**TEXTO DE LA PÁGINA**:
——————

La relación entre Tsukiko y el maestro crece entre botellas de sake y cerveza, comidas compartidas y encuentros esporádicos. “Intenté recordar cuándo el maestro y yo empezamos a hacernos amigos. Al principio era sólo un conocido, un anciano que había sido mi profesor en el instituto. Aparte de las escasas palabras que intercambiábamos, apenas me fijaba en él. Era una vaga presencia que bebía en silencio en la barra, sentado a mi lado. Lo único que me llamó la atención desde el primer momento fue su voz. No era muy grave, pero tenía un matiz profundo y vibrante. Al oír aquella voz, me fijé en el hombre del que procedía. En algún momento, más adelante, al sentarme a su lado empecé a notar la calidez que desprendía. Su presencia dulce y afectuosa se filtraba a través de la tela de su camisa almidonada. Era caballeroso y tierno a la vez”.
Con el paso de las estaciones Tsukiko percibe sus sentimientos por Harutsuna y se debate contra ellos. Consciente de la diferencia de edad, deja de verlo por un tiempo. “Cuando tienes un gran amor, debes cuidarlo como si fuera una planta. Debes abonarlo y protegerlo de la nieve. Es muy importante tratarlo con esmero. Si el amor es pequeño, deja que se marchite hasta que muera. Mi tía abuela no se cansaba de recordarnos a todos su consejo, como si de un dogma se tratara. Según ese método, si no veía al maestro durante una temporada larga, lo que sentía por él acabaría marchitándose. Por eso hacía todo lo posible por evitar el encuentro”, señala en otro de los pasajes.
¿Pueden dos personas con edades tan disímiles enamorarse? La pregunta subyace en el texto y Kawakami y se responde con escenas muy cálidas:
—¿Creías que estaba muerto?

——————

**TAREA 1**: Traduce al inglés esta oración del texto sobre Tsukiko y el maestro: "Era caballeroso y tierno a la vez".

——————

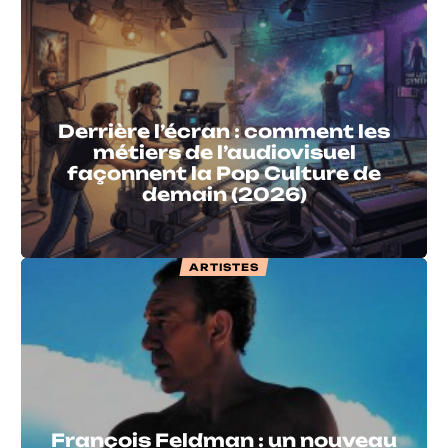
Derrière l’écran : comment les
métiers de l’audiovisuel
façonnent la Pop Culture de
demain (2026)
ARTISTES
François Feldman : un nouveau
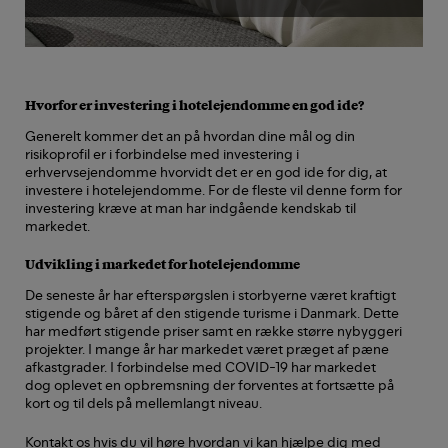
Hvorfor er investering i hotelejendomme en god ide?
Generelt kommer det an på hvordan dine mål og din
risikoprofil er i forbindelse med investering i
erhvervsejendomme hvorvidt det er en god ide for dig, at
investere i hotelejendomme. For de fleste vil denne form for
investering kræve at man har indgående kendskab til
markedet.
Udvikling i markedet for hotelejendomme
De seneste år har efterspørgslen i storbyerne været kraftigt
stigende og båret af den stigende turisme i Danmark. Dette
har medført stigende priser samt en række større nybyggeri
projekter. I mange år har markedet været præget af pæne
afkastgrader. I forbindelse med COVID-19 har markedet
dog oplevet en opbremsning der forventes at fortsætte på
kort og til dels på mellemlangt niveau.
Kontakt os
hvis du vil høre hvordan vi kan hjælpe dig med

——————

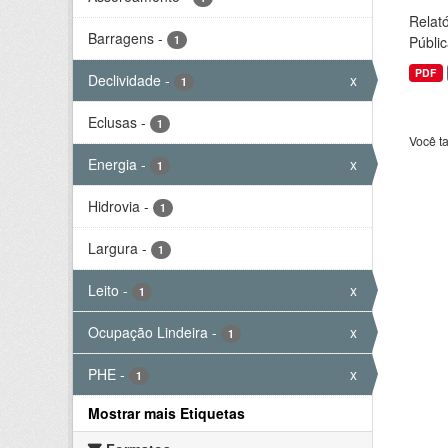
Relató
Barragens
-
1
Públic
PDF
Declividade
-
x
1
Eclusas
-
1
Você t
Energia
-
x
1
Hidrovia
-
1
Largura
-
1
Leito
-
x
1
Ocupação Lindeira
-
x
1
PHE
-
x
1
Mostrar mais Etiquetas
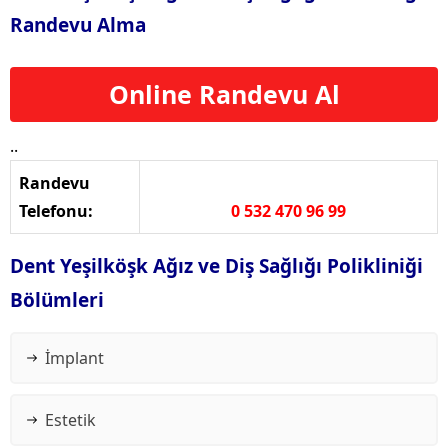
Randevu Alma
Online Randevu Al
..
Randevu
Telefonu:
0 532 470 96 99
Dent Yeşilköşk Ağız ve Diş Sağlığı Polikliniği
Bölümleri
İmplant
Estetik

——————

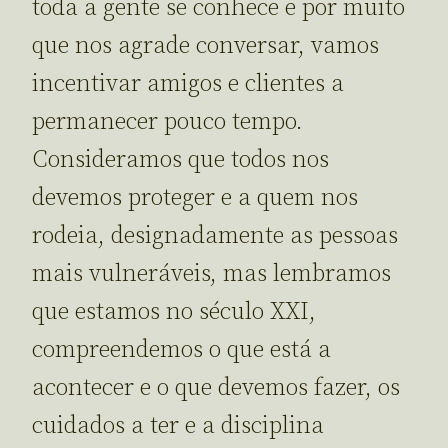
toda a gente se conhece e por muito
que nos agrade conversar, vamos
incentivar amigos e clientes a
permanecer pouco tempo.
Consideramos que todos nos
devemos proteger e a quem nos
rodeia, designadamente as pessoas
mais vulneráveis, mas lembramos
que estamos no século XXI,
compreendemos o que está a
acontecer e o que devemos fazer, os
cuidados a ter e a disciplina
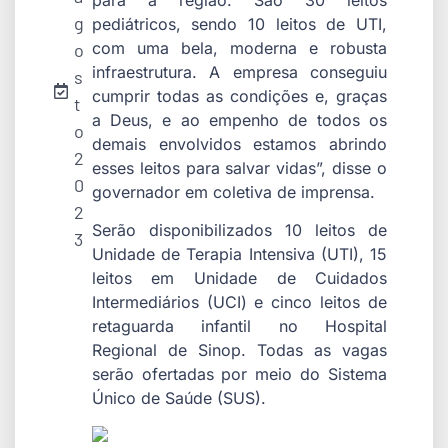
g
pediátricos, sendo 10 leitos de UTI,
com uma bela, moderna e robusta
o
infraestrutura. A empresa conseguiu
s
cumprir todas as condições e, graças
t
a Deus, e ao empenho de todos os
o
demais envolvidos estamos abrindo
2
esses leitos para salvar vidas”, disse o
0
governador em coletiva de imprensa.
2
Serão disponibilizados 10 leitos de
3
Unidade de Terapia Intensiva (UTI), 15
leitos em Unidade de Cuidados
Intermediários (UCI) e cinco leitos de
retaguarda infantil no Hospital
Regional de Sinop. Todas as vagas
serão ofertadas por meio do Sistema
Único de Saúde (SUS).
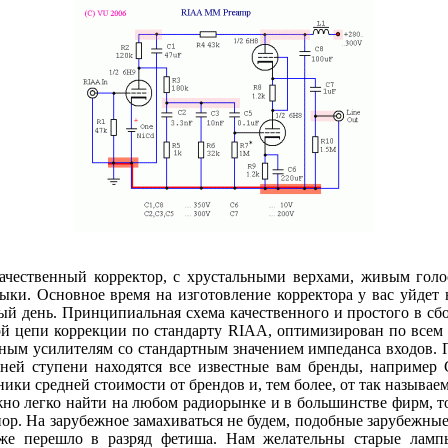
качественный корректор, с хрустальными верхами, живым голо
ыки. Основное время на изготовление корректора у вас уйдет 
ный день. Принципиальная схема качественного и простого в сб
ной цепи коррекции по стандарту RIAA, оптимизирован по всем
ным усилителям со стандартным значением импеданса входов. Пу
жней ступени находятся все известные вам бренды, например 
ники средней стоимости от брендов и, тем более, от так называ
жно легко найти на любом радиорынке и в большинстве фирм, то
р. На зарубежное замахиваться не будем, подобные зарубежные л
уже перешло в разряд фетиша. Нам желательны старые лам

——————

**TAREA 2**: Extrae de los registros, tal cual, el tramo que empieza en la línea que contiene "Derrière l’écran : comment les" y termina en la que contiene "François Feldman : un nouveau", ambas incluidas.

**SOLUCIÓN 1**: He was gentlemanly and tender at the same time.

**SOLUCIÓN 2**:
Derrière l’écran : comment les
métiers de l’audiovisuel
façonnent la Pop Culture de
demain (2026)
ARTISTES
François Feldman : un nouveau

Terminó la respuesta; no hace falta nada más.